## Extrait du document
:::

Entretien avec George Saunders

Lincoln au Bardo, premier roman de George Saunders, lauréat du Man Booker Prize 2017, marque un nouveau départ pour ce collaborateur du New Yorker, connu pour ses essais et nouvelles farfelus. En attendant Nadeau a pu l’interviewer aux États-Unis, où il est professeur d’écriture créative à l’université de Syracuse.


George Saunders, Lincoln au Bardo. Trad. de l’anglais (États-Unis) par Pierre Demarty. Fayard, 400 p., 24 €


Votre roman me rappelle une phrase de Tandis que j’agonise : « Le but de la vie c’est de se préparer à rester mort très longtemps. » Y aviez-vous pensé ?

Oui, en ce qui concerne la structure : dans Tandis que j’agonise, les monologues alternés sont magnifiques, on n’a jamais mieux réussi à représenter le « regard de Dieu », cette vision d’une bande de machines pensantes autoréférentielles et narcissiques courant partout, se heurtant de temps à autre les unes contre les autres. Je suis d’accord avec la phrase de Faulkner, à condition qu’on y ajoute l’idée tolstoïenne selon laquelle on doit essayer de vivre de manière à réduire le plus possible notre terreur de la mort.

Vous créez souvent des catégories d’êtres hybrides – désignées par des néologismes –, par exemple les « Mutants [1] » (Bountyland) ou les « SG »  (La chronique des Semplica Girls). C’est le cas ici pour le Bardo, dont l’une des sous-catégories s’appelle les « ESCARBILLES », composée des spectres afro-américains.

J’ai conçu « escarbille » comme une épithète péjorative inventée par le lieutenant pendant sa vie d’esclavagiste. Elle m’a permis d’éviter d’autres termes racistes encore plus agressifs, tout en transmettant la cruauté de ce discours.

:::

## Extraits de données
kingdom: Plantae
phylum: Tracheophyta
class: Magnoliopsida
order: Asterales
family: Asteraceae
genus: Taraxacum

:::

## Liste des consignes
**a.** Relevez, s'il vous plaît, tous les titres d'œuvres littéraires cités dans l'entretien.
**b.** D'après l'entretien, dans quelle université George Saunders enseigne-t-il l'écriture créative ?
Les entrées ne servent à rien ici.

## Réponses dans l'ordre
**a.** Lincoln au Bardo, Tandis que j'agonise, Bountyland, La chronique des Semplica Girls

**b.** À l'université de Syracuse.